Девушка моргнула, и наваждение пропало. Никакого третьего глаза на лбу у мужчины не было, он всё так же мирно спал.
– Чертовщина какая-то, – пробормотала Ева.
– Что там? – поинтересовался
– Причудилось… Что за ерунда…
– Если ты продолжишь себя накручивать, – авторитетно заявила Лёля, – и искать ответа на свои вопросы у медиумов и ворожей, то твое подсознание начнет играть очень злые шутки.
– Лёля, не начинай…. – поморщилась Ева.
Потому что ее подсознание вдруг слепило жутковатый образ из отражений, прыгающих по мертвым окнам электрички. Из тени спящего мужчины постепенно проявлялся, расползаясь, как мокрое пятно, вытянутый, смутно читаемый вначале силуэт. Непонятный, то ли мужчина, то ли женщина. Лысое бесполое Оно – тощее, длинное, с двумя отвисшими сосками – в руках держало мяч. Треугольные глаза напряжённо светились в сумраке глубоко синим.

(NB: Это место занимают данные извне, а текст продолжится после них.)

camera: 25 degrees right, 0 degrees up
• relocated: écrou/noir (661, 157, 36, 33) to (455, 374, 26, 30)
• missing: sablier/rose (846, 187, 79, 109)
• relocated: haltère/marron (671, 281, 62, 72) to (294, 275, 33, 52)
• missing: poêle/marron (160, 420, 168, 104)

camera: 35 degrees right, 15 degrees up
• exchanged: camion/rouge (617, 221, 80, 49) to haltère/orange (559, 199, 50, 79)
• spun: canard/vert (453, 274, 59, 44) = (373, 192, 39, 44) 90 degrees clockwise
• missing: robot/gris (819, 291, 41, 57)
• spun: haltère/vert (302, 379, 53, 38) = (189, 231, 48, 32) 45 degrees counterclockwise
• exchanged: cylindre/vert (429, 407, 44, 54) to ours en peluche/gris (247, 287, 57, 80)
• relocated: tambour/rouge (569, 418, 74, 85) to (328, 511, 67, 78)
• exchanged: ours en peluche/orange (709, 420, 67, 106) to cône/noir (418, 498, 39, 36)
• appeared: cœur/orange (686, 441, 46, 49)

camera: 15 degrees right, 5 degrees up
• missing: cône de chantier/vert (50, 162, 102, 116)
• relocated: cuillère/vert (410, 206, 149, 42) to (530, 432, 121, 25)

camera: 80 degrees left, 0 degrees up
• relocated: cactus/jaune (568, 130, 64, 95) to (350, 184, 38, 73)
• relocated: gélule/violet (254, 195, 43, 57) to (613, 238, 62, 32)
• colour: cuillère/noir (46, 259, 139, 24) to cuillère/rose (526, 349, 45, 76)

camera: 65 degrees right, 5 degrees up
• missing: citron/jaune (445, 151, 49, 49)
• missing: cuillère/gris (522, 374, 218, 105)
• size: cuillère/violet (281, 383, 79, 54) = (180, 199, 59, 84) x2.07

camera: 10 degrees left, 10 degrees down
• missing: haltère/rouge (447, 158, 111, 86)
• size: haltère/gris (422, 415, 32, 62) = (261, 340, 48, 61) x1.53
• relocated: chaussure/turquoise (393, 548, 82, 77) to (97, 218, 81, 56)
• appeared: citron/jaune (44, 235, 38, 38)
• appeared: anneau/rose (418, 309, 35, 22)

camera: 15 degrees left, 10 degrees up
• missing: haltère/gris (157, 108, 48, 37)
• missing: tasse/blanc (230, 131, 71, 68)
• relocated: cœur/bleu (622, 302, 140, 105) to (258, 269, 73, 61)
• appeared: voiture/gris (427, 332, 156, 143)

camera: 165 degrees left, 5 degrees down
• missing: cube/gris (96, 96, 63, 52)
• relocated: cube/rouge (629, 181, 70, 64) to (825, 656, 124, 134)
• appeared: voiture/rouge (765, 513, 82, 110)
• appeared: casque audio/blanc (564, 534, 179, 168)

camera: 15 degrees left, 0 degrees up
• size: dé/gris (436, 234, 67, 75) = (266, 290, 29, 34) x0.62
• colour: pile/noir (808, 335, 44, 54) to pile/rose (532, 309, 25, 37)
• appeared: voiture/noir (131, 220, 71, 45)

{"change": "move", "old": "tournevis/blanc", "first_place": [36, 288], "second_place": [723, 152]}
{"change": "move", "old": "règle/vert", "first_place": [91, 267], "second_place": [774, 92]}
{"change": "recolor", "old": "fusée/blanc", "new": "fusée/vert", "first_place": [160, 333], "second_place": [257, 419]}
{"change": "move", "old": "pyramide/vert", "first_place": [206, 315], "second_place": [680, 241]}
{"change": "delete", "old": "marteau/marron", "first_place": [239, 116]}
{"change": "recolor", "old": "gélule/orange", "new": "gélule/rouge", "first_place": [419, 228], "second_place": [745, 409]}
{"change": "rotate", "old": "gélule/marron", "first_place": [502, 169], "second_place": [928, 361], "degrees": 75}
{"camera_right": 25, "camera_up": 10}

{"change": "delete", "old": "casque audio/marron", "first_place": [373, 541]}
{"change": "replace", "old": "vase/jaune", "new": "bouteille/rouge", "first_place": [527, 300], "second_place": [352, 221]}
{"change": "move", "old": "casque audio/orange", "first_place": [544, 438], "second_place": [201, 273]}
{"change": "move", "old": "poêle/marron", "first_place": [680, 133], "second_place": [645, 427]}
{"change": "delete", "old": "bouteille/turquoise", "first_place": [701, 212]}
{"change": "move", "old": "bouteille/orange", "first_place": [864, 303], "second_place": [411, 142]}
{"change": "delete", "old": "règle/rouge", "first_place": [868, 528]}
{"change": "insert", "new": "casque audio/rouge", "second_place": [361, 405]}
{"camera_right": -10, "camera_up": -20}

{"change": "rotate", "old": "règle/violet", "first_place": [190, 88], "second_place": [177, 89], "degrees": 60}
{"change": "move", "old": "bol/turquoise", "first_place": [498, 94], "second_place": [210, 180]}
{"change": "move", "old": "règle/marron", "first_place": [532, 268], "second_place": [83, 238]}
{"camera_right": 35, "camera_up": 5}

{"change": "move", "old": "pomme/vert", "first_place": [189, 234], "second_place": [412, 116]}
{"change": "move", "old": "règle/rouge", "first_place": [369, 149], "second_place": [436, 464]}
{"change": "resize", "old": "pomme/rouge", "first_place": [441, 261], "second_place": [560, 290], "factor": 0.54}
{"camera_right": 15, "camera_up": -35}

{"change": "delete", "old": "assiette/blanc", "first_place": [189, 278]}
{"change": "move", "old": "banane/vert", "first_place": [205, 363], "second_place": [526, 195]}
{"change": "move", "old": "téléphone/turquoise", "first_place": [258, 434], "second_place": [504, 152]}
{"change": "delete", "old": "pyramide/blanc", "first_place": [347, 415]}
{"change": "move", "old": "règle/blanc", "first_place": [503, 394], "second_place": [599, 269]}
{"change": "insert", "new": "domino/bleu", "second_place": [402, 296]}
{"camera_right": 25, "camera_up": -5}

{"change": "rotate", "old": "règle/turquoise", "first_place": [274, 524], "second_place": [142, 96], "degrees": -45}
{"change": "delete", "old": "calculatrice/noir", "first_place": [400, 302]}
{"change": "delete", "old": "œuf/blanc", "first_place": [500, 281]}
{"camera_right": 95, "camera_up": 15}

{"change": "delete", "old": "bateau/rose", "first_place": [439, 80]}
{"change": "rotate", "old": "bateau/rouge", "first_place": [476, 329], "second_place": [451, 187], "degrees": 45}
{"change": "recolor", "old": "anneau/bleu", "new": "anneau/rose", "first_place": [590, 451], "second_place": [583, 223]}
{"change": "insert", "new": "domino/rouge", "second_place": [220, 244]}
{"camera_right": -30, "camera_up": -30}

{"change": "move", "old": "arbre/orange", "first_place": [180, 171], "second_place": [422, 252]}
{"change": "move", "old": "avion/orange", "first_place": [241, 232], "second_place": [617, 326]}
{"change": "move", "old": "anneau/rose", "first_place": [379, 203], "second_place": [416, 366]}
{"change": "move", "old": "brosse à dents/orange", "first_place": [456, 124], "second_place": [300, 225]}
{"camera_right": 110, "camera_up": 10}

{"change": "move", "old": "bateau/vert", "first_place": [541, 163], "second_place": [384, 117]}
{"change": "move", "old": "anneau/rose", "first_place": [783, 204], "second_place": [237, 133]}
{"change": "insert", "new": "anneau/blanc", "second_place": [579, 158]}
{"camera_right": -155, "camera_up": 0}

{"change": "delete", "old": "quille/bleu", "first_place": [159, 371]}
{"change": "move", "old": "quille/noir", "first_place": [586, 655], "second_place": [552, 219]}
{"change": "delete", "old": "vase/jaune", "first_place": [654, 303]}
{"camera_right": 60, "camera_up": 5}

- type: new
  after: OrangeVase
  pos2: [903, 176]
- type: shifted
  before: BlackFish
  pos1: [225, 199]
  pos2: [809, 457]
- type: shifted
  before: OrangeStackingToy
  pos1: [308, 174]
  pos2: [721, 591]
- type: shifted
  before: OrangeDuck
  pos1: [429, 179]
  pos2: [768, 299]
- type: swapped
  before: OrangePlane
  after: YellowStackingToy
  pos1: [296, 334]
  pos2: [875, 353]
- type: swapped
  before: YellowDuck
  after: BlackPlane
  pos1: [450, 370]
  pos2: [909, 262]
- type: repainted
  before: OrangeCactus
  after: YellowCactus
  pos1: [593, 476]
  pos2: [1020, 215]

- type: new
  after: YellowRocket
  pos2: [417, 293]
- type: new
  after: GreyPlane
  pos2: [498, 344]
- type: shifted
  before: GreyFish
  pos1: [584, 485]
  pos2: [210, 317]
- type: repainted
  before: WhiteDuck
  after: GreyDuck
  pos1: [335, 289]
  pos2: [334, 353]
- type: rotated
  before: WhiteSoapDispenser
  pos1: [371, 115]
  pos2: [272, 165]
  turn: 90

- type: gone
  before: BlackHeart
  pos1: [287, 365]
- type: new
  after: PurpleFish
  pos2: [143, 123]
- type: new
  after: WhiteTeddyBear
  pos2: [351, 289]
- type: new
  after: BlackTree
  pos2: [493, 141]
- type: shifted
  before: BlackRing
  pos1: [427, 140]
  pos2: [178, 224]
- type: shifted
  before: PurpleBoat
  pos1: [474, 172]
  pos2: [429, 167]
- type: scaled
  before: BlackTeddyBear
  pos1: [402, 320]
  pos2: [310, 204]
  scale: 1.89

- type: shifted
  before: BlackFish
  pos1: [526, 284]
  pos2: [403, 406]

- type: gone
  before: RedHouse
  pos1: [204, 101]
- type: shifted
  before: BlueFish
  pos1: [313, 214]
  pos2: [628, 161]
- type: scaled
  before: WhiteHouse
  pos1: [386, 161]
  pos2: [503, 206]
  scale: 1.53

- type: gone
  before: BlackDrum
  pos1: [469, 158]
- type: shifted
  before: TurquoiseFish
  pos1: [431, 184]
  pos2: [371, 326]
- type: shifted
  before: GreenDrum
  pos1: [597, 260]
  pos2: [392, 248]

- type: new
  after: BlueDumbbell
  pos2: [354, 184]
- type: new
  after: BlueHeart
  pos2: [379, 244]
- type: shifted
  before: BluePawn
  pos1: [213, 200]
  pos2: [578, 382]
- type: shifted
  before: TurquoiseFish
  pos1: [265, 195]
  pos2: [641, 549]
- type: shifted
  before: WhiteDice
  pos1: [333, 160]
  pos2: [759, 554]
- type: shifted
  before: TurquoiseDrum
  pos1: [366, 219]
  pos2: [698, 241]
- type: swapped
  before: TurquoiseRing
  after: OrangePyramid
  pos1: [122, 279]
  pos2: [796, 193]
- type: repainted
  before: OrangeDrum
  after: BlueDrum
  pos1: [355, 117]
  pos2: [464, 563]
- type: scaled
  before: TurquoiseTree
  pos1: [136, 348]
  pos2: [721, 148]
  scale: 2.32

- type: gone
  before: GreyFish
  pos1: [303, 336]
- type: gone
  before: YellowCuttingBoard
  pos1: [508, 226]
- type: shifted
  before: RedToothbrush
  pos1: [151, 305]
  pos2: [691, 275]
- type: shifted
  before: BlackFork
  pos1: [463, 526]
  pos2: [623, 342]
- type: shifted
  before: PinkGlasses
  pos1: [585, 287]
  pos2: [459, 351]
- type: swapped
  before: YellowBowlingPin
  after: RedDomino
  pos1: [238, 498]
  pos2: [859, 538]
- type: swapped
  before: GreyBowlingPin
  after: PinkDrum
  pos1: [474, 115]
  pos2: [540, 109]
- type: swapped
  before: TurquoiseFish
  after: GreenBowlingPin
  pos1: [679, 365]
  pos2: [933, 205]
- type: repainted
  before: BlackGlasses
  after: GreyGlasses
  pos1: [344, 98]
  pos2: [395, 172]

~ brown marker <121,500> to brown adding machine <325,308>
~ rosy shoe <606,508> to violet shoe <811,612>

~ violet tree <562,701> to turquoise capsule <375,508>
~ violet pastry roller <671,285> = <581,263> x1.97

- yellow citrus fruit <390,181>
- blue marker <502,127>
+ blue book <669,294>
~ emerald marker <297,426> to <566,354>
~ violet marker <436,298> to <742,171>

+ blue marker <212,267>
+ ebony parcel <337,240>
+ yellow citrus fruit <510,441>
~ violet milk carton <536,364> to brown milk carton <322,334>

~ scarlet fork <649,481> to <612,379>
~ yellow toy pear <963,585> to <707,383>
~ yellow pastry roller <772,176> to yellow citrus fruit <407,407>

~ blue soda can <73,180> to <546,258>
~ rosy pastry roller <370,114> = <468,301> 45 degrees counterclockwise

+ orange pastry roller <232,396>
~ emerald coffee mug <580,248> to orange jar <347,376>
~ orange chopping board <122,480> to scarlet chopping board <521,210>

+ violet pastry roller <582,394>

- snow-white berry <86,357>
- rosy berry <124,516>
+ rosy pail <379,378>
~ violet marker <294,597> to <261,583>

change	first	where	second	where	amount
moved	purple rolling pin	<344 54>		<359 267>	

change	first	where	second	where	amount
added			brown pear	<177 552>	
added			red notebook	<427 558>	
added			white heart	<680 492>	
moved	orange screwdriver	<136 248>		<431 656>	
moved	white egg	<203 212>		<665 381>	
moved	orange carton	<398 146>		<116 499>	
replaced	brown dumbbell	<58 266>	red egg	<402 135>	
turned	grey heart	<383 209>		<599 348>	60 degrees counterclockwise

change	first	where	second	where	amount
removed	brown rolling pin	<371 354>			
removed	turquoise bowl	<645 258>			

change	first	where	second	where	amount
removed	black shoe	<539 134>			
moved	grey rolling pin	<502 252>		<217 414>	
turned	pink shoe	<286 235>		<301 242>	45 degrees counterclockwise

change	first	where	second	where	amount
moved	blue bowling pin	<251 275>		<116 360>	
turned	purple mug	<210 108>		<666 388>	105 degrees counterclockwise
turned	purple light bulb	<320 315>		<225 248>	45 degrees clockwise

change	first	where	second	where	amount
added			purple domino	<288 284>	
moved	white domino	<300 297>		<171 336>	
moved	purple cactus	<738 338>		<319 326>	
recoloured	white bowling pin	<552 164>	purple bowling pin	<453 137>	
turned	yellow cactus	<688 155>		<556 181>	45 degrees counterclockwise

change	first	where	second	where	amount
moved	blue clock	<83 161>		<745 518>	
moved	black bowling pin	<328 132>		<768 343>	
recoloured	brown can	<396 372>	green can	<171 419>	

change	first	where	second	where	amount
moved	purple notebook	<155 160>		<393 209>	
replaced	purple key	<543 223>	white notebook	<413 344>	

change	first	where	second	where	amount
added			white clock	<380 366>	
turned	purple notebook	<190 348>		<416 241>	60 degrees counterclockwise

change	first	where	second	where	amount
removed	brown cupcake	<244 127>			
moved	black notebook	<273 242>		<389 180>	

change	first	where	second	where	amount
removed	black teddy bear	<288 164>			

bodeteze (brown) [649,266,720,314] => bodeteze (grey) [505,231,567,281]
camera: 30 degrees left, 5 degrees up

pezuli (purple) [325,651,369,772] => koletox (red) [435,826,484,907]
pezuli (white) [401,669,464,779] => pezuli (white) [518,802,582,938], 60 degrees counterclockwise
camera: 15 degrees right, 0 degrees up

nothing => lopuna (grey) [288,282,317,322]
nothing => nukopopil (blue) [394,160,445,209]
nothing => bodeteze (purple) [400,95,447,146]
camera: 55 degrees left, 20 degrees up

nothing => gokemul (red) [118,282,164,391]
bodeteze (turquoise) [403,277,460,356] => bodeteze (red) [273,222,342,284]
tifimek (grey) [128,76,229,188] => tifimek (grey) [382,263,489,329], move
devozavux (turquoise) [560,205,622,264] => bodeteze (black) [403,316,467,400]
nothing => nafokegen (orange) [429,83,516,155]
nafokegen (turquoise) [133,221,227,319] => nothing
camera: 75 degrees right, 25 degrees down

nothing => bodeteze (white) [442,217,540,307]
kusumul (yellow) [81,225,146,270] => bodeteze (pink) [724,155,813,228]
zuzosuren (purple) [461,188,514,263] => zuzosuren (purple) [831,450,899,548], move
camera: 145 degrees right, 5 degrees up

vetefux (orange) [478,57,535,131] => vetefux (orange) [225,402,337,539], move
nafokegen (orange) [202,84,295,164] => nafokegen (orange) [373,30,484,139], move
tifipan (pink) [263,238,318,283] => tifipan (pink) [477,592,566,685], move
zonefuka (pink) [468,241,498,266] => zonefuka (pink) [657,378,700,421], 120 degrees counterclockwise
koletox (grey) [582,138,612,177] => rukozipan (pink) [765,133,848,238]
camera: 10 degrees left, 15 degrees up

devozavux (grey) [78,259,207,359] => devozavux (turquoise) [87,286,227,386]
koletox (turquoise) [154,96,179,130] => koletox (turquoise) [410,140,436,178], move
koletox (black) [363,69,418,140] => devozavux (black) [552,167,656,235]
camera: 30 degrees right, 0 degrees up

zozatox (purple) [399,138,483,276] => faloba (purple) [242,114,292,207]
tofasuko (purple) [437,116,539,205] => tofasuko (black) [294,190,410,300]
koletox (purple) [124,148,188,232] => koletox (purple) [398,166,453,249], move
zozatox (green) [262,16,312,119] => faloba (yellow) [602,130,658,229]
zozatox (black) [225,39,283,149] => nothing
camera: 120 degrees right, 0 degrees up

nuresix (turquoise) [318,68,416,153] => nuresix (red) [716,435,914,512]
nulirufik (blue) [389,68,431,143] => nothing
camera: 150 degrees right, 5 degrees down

И эта фигура дёргалась, судорожно простирая руки, хотела выбраться на свободу, но не могла, а только отчаянно шевелилась большим пятном, прикованная к стенам вагона тенью незнакомца. Чья-то воля не отпускала её, не давала тронуться с места, и прикованный уродец словно молил спящего парня об освобождении. А еще, как только трепещущая Евина тень касалась его, размытый образ становился чётким, каждое воздушное прикосновение делало его всё более реальным. Словно уродец, пользуясь моментом, вгрызался в очертания девушки, пил её живую тень, наполняя электричеством неудовлетворённого желания пространство. Впитывал в себя движения, наливался ими.
Ева встряхнула головой. Не хватало еще признаться Лёле, что та права насчет опасных игр подсознания.
Электричка притормозила у слабо освещенной станции. Ева неожиданно поняла, что парень с седой челкой уже маячил у выхода из вагона. Словно несколько минут вдруг кто-то убрал из её жизни. Вот незнакомец пугает её внезапно открывшимся третьим глазом, а вот – уже далеко маячит его спина. На покинутом месте осталась барсетка.
– Эй, – закричала Ева, кидаясь к забытой сумочке.
Она схватила ее, плотно набитую и размахрившуюся по углам, торопливо бросив Лёле:
– Я позже перезвоню. Подождите!
Седой мужчина со шрамом спрыгнул на гравий прежде, чем поезд успел остановиться. Это казалось уже какой-то фантасмагорией: он словно убегал от Евы, хотя она собиралась вернуть его же вещь.
– Вы забыли барсетку!
Ева тщетно вглядывалась во тьму, в которой тут же растворилась странный незнакомец. Она дернула застежку, увидела портмоне, раздутое пачкой купюр. Непроизвольно потянула за яркий квадратик картона, на котором свежей зеленью на красном фоне улыбался мультяшный паровозик.
– Тут же деньги и документы, – только и успела пробормотать.
Как…
Поезд дернулся, трогаясь с места, и Ева с ужасом осознала, что вываливается в темноту из закрывающейся двери электрички.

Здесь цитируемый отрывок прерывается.